Seven Pines Trail has had very limited hiker traffic since November 2018, largely because Dark Canyon Road was closed between February 2019 and early October 2021, and again since December 2021. The Trail Report has “adopted” Seven Pines Trail as a priority for maintenance work as the trail has had a disproportionate number of lost hiker rescues in recent years. Starting in November 2021, 42 treefall hazards on the lower 3.0 miles of trail have been removed. Most of this section has also been trimmed and cleared, and the trail is now obvious and easy to follow for much of its length (when clear of snow). However at least 18 downed trees remain on the upper 0.7 mile of trail, the route is very obscure in places, and cautious navigation is required especially for those who are not very familiar with hiking this trail. Dark Canyon campground remains closed.

SNOW DEPTHS measured on 10th January 2022 are as follows. The first number is the current average total depth, with the snow depth recorded on 31st December 2021 following in parentheses. Note that average depth is given; due to strong winds accompanying some of the storms, and differential melting, there is considerable drifting and variability. Altitudes are approximate.

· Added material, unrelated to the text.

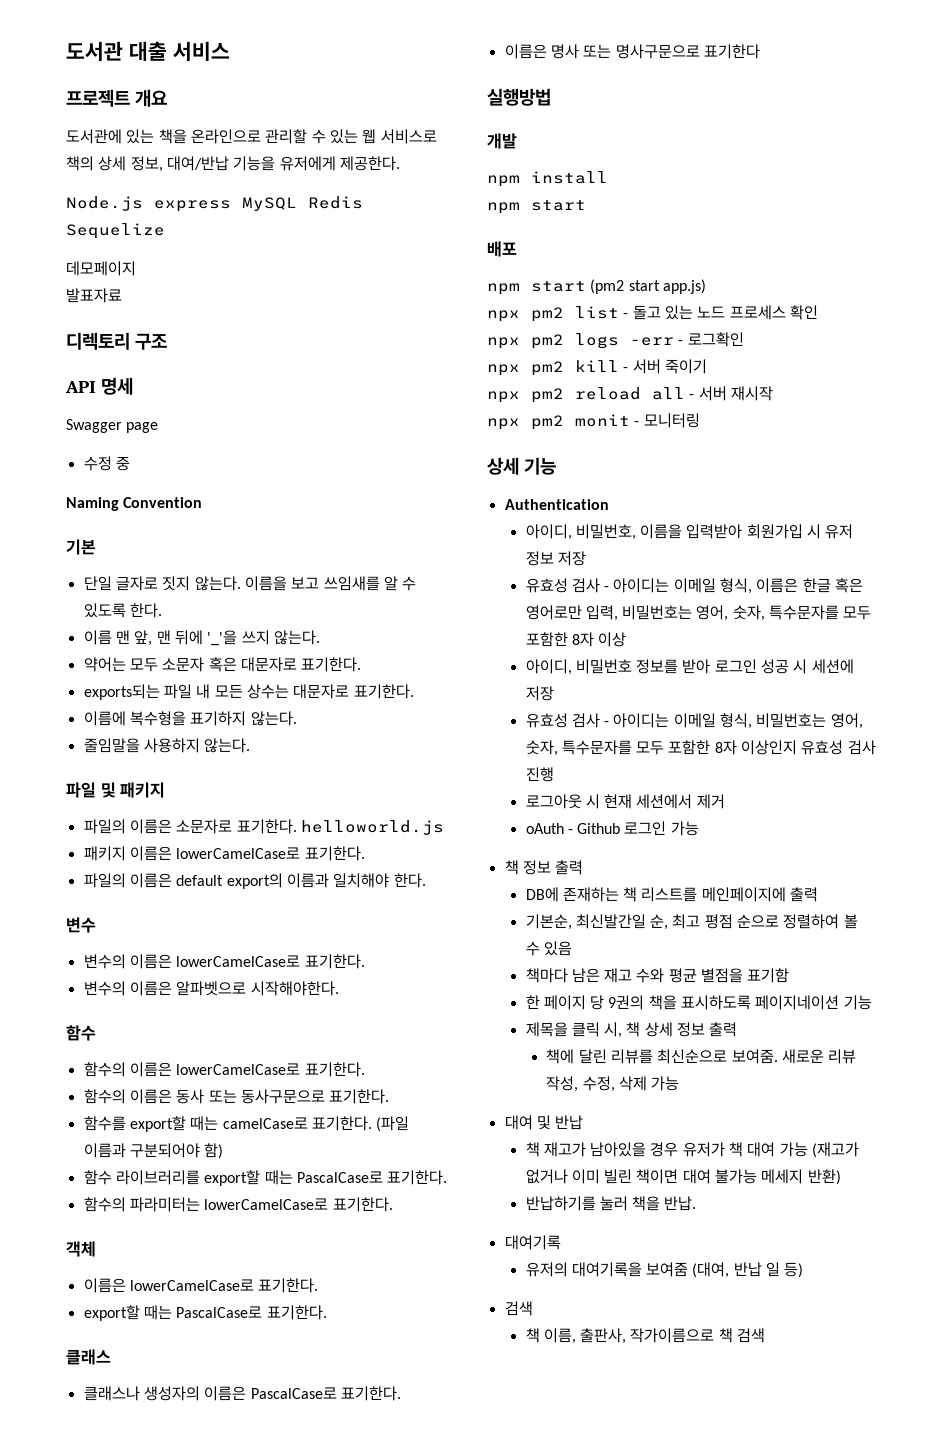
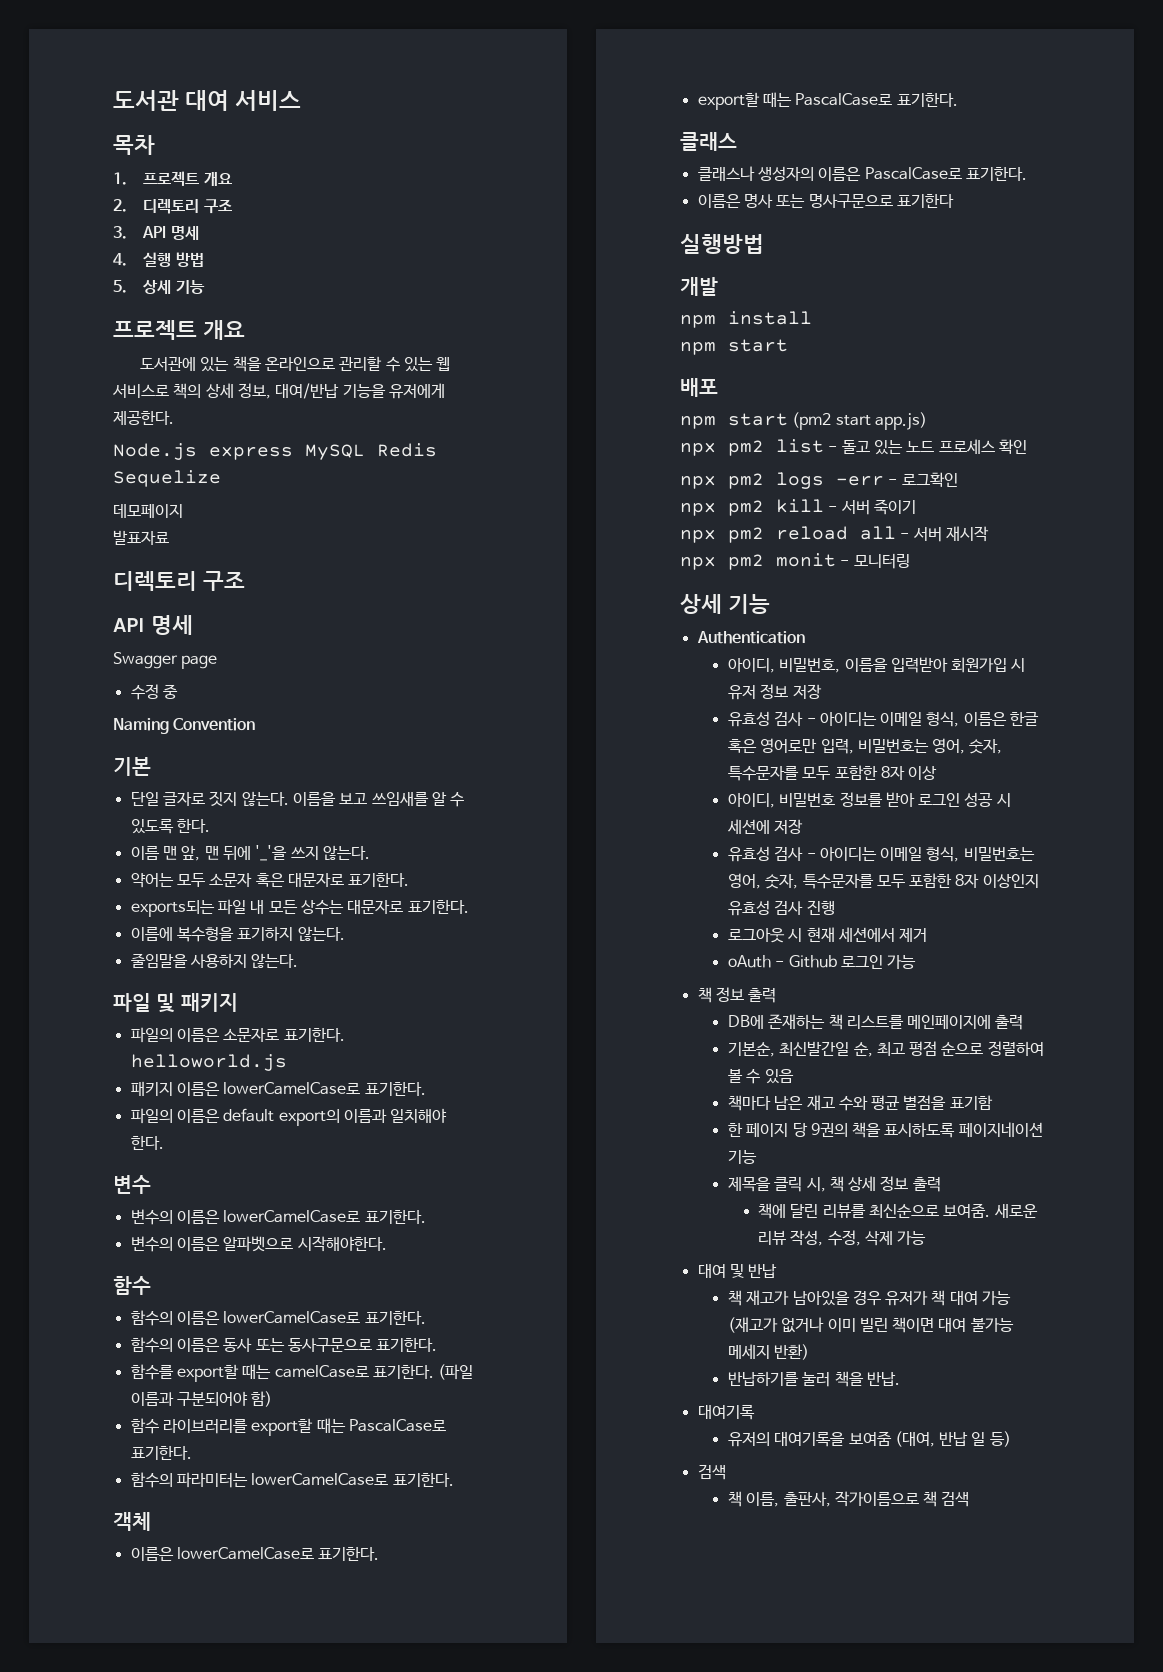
[128,41,167,61] 대출 -> [185,90,230,111] 대여
(230, 51) none -> [113,135,155,155] [113,171,232,186] [113,199,232,214] [113,226,199,240] [113,252,204,267] [113,280,205,294] // 목차 // 1. 프로젝트 개요 // 2. 디렉토리 구조 // 3. API 명세 // 4. 실행 방법 // 5. 상세 기능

San Jacinto Peak (10810ft): 24 inches (was 30 inches on 31st December)

Little Round Valley (9800ft): 20 inches (was 25 inches on 31st December)

Wellman Divide (9700ft): 18 inches (was 26 inches on 31st December)

Annie’s Junction/approx. PCT Mile 181.8 (9070ft): 18 inches (was 23 inches on 31st December)

Deer Springs Trail at junction with Seven Pines Trail (8800ft): 7-9 inches (was 11 inches on 31st December)

Strawberry Junction/PCT Mile 183 (8100ft): 1-3 inches (was 8 inches on 31st December)

Saddle Junction/approx. PCT Mile 179.9 (8070ft): 7 inches (was 12 inches on 31st December).

Devil’s Slide Trail at Humber Park (6520ft): 0-2 inches (very patchy, was 7 inches on 31st December)

Idyllwild (at 5550ft): 0-1 inch (very patchy, was 6.5 inches on 31st December)

Wellman Divide (9700ft) on 10th January 2022 (above), and the same view eleven days earlier on 31st December 2021 (below).

Thank you fellow hikers for taking the time to read this. While all labor and time is volunteered, the San Jacinto Trail Report completely depends on small private donations to cover operating costs. Every year seems to have its challenges and 2022 already looks like it will be no exception, so every contribution, no matter how small, is truly valuable. If you have found this Report useful, please consider visiting the Donate page. Thank you for your support.

Above and below, examples of treefall hazards on Spitler Peak Trail, 8th January 2022. Freezing rain in late December covered branches with heavy loads of ice, which in combination with many dead trees from the 2013 Mountain Fire, has created challenges on many trails, including this one. All relevant agencies have been notified.